◆ 必須課題 1: 原文から、「明治維新で日本人は、合理的な」を含む語句で始まり「あると抽象化したわけである。」で終わる部分を、一字一句変えずに書き写してください。
◆ 必須課題 2: 原文にある次の一文を英語に翻訳してください：「鹿鳴館に代表されるように、欧米に随従するかのような姿勢は当時の国粋主義者たちから激しく批判されていた。」

◆ 原文:

明治維新で日本人は、合理的な思考方法で産業革命を起こし、世界の圧倒的先進国になった欧米諸国から大きく立ち後れていることに気づいた。どんなに屈辱的で滑稽であろうとも、明治初期の人々は欧米文化に学びそれを吸収せざるを得なかったのである。そんな精神的状況を端的に表現したのが、維新後に欧米詩の翻訳とその模倣から始まった自由詩(新体詩)だった。
白秋『邪宗門』は欧化主義で、衣食住から政治経済に至るまで欧米文化を模倣せざるを得なかった当時の社会を、遠く桃山南蛮文化時代にまで精神を遡らせることで表現している。鹿鳴館に代表されるように、欧米に随従するかのような姿勢は当時の国粋主義者たちから激しく批判されていた。現実に即せば殺伐としてしまう欧化主義を、白秋は隠れキリシタンの見慣れない言葉を使い、声に出して読めば耳に心地良い文語体の詩として表現したのだった。日本人が欧化主義で得ようとしているものは遠く桃山時代にまで遡り得るのであり、その本質は世界の神秘の把握にあると抽象化したわけである。

◆ 項目一覧:
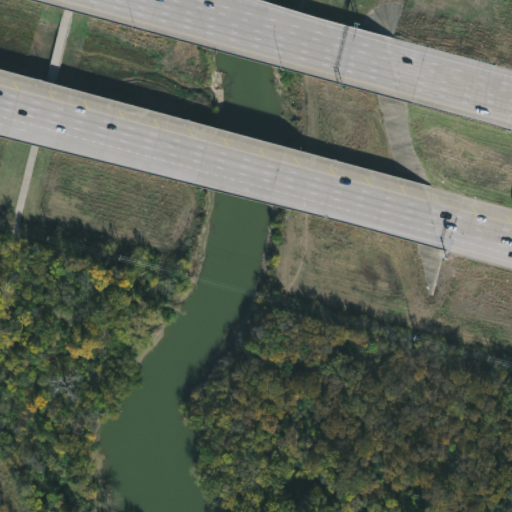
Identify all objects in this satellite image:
road: (69, 10)
park: (458, 19)
road: (261, 34)
road: (300, 34)
road: (57, 49)
road: (450, 83)
road: (40, 126)
road: (203, 164)
road: (22, 189)
road: (460, 230)
river: (234, 267)
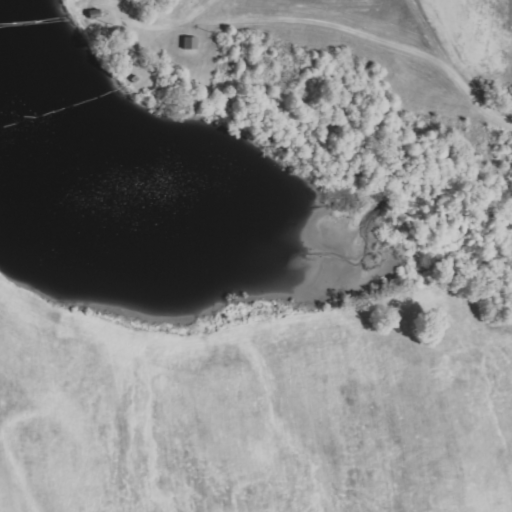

◆ 正答 1:
明治維新で日本人は、合理的な思考方法で産業革命を起こし、世界の圧倒的先進国になった欧米諸国から大きく立ち後れていることに気づいた。どんなに屈辱的で滑稽であろうとも、明治初期の人々は欧米文化に学びそれを吸収せざるを得なかったのである。そんな精神的状況を端的に表現したのが、維新後に欧米詩の翻訳とその模倣から始まった自由詩(新体詩)だった。
白秋『邪宗門』は欧化主義で、衣食住から政治経済に至るまで欧米文化を模倣せざるを得なかった当時の社会を、遠く桃山南蛮文化時代にまで精神を遡らせることで表現している。鹿鳴館に代表されるように、欧米に随従するかのような姿勢は当時の国粋主義者たちから激しく批判されていた。現実に即せば殺伐としてしまう欧化主義を、白秋は隠れキリシタンの見慣れない言葉を使い、声に出して読めば耳に心地良い文語体の詩として表現したのだった。日本人が欧化主義で得ようとしているものは遠く桃山時代にまで遡り得るのであり、その本質は世界の神秘の把握にあると抽象化したわけである。

◆ 正答 2: As typified by the Rokumeikan, the attitude of seemingly following in the wake of Europe and America was fiercely criticized by the nationalists of the time.